La pièce était calme, trop calme, pour engager une conversation ou développer une pensée. Puisque c'était ainsi nous déciderions de nous amuser sans arrière-pensées. Nous serions au programme ce soir. Au théâtre ce soir. Parlerions-nous enfin ?

En coulisse, Mona me dira : "Et si je sortais ma clarinette ? Est-ce que tu m'accompagnerais avec ton instrument pour la répétition ?" puis elle ajoutera "Avant de penser à la tonalité, j'aimerais que tu ailles me chercher le diapason. Le diapason et l'édredon de Didon." La pièce était calme.

- Nous jouerons à l'unisson, à l'unique son ! Tu as les clefs, comment dire ? Rutilantes!

- A capella ! Stretto et cantabile ! Je veux que cela ressemble à des bandas ! Pour débander le stress ! Tel un arc qui s'assouplit.

- Cantabile pour une question de foi en soi, comme d'habitude ?

- En soie ? Deux fois quatre… Ce sera donc du 2/4… Dès le début ! Calme ?

- Un rythme à deux temps pour un duo… C'est bien trouvé ! Beau début de concert !

- Ce sera du mano à mano, du tempéré, du vibrato, du rubato et pour finir un fortissimo forteresse !

- Je prends ! dit-elle en souriant et en faisant glisser une main sur l'instrument d'ébène et de palissandre. La tessiture voluptueuse de son instrument la rendait immortelle. Elle se métamorphosait en sybarite évanescente. Il portait haut les tessitures. S'engager dans l'idée.

Non ! La pièce ne serait plus calme… C'est sûr maintenant ! Une tempête de conversations entre deux instruments de musique, une magie qui développerait une harmonie, de subtiles caresses des doigts sur le corps du bas, des sons venant du bec, une frénésie de cordes vocales sur le barillet, puis l'anche qu'elle pincerait du bout des lèvres, enfin détendues. La ligature serait chez elle une explosion de liberté. Le roseau de canne qu'elle humidifierait avec un plaisir gourmand, la rendant désirable et troublante. Elle serait experte en pression d'air, en souplesse du bois, en cambrure. Elle saurait mieux que quiconque utiliser le barillet pour allonger son instrument. Les corps de la main droite et de la main gauche s'écarteraient dans un soupir prometteur. Technique d'embouchure parfaitement maîtrisée !

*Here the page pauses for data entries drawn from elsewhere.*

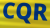
CQR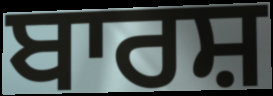
ਬਾਰਸ਼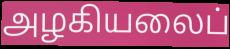
அழகியலைப்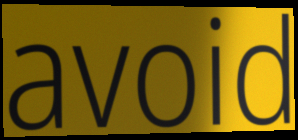
avoidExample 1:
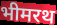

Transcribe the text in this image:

भीमरथ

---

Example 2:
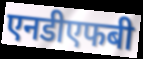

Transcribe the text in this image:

एनडीएफबी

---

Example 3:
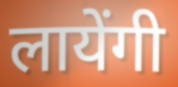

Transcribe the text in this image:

लायेंगी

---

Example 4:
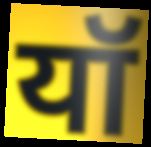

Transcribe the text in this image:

यॉ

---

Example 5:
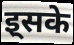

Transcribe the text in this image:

इ्सके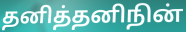
தனித்தனிநின்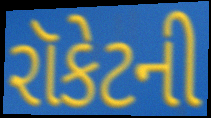
રૉકેટનીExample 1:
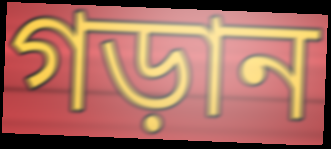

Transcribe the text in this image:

গড়ান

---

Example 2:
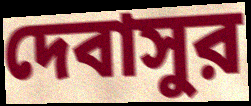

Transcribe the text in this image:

দেবাসুর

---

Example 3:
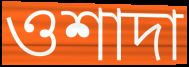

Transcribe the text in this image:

ওশাদা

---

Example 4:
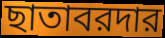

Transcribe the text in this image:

ছাতাবরদার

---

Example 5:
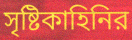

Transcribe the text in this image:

সৃষ্টিকাহিনির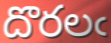
దొరలఁ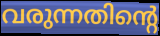
വരുന്നതിന്റെ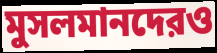
মুসলমানদেরও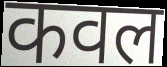
कवलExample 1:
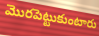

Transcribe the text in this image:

మొరపెట్టుకుంటారు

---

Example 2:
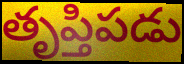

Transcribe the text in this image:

తృప్తిపడు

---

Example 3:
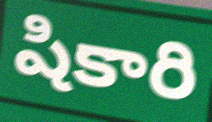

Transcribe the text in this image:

షికారి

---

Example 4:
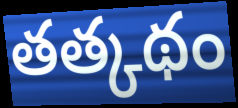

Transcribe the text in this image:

తత్కథం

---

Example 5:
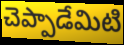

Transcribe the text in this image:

చెప్పాడేమిటి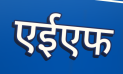
एईएफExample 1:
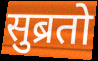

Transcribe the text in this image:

सुब्रतो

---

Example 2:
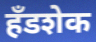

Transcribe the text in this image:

हँडशेक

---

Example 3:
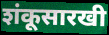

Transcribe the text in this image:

शंकूसारखी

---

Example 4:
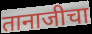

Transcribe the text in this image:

तानाजीचा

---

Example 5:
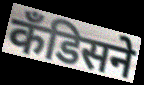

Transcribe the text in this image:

कँडिसनेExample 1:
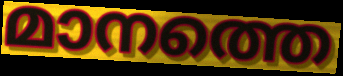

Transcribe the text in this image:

മാനത്തെ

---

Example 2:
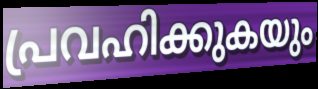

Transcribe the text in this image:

പ്രവഹിക്കുകയും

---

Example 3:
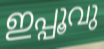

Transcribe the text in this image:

ഇപ്പൂവു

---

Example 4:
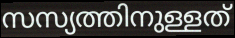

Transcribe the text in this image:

സസ്യത്തിനുള്ളത്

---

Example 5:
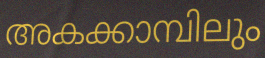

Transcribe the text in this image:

അകക്കാമ്പിലുംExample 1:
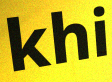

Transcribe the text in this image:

khi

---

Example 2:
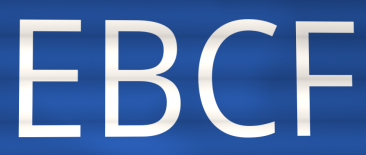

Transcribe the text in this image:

EBCF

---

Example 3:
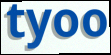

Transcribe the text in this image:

tyoo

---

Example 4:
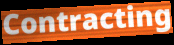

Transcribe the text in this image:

Contracting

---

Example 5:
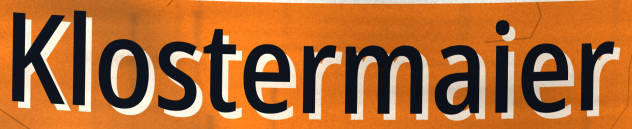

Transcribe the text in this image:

Klostermaier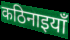
कठिनाइयाँ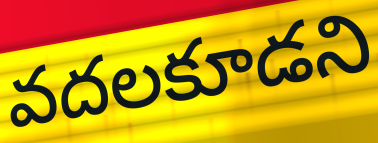
వదలకూడనిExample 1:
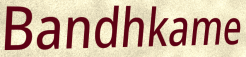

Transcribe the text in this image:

Bandhkame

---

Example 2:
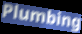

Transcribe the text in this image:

Plumbing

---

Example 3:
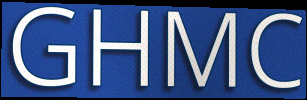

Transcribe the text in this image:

GHMC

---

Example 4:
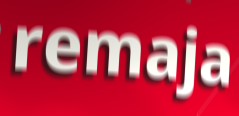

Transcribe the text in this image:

remaja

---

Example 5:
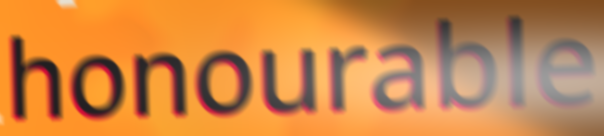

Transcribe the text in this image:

honourable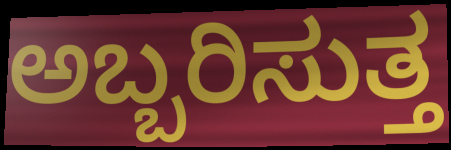
ಅಬ್ಬರಿಸುತ್ತ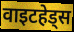
वाइटहेड्स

Un tutti avec un chœur gros comme ça !

La pièce serait en Do Majeur. En dos à dos, annulaire contre majeur, amulette comme moteur. Ce serait un triomphe pour elle et pour lui. La salle exulterait maintenant. On entendrait tousser un gars, une fille mangerait du pop-corn au caramel et le groupe d'enfants à côté du gendarme commencerait à réclamer des sucreries… Dans un moment ce seraient encore et toujours des boissons puis une envie d'aller aux toilettes. Un rituel d'enfants. Tout ceci après le calme, l'absence de paroles et les ondes partagées avec le public. Et la grand-mère qui regarderait un barbu mélomane et qui dirait : "Ils sont mignons à cet âge là !"

Et c'est ainsi.

De suites bien tempérées en fugues inachevées, de hip hip hip en hourra ! Taureaux qui cherchent le rouge qui frémit, et qui ondule ! La musique comme une liqueur. Comme un canon qui s'apprécie à la qualité de sa robe, aux arômes qu'elle dégage, au musc, au parfum de fruits rouges… Do rouge, ré vert, mi jaune, fa violet, soleil bémol, l'amour dièse, si beau, dormance en clef d'ut, en clef de voûte : syllepse blanche et noire.

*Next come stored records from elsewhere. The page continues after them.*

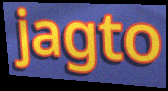
jagtoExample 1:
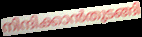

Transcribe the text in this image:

നിന്ദിക്കാൻതുടങ്ങി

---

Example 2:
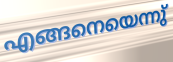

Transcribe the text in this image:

എങ്ങനെയെന്നു്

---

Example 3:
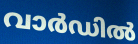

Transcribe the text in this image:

വാർഡിൽ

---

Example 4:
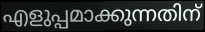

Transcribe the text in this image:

എളുപ്പമാക്കുന്നതിന്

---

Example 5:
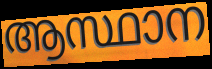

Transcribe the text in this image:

ആസ്ഥാനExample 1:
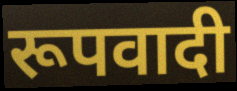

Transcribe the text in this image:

रूपवादी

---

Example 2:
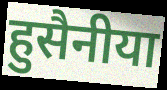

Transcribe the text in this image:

हुसैनीया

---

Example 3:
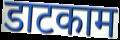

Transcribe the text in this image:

डाटकाम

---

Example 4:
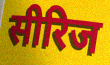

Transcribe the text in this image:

सीरिज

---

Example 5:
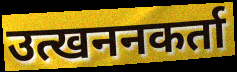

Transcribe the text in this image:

उत्खननकर्ताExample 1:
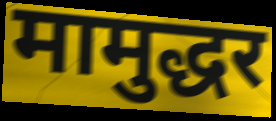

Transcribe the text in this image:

मामुद्धर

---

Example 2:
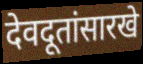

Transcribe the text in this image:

देवदूतांसारखे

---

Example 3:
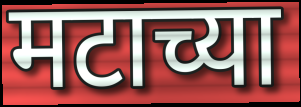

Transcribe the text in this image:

मटाच्या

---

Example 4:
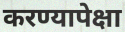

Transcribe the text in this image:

करण्यापेक्षा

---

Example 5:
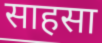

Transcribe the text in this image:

साहसा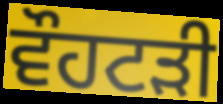
ਵੌਹਟੜੀ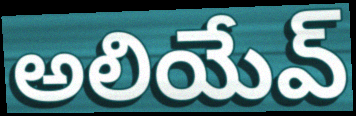
అలియేవ్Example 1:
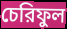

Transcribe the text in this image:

চেরিফুল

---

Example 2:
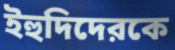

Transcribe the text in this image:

ইহুদিদেরকে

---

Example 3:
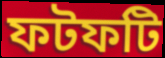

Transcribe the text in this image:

ফটফটি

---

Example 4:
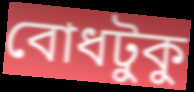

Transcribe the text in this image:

বোধটুকু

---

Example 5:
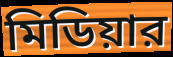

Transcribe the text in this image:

মিডিয়ারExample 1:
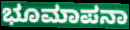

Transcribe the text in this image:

ಭೂಮಾಪನಾ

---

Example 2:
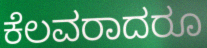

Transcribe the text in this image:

ಕೆಲವರಾದರೂ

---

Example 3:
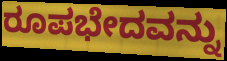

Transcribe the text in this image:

ರೂಪಭೇದವನ್ನು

Écrire une partition musicale sur un site littéraire avec des mots à la place des maux ? Littéralement possible si le répertoire appartient à la musique de chambre, pas à celle de décembre qui descend, ni au sel des cendres. Non ! À celle de début Juin, à celle du violon-selle, pour chevaucher les oiseaux de feu qui piaillent, les nuages qui s'éclipsent en ellipses. À l'aube le vin est maintenu à température. Passion de deux duettistes proportionnelle à l'hypnose sensuelle qui suinte de hanches qui s'accordent, et rythment le sacre du printemps.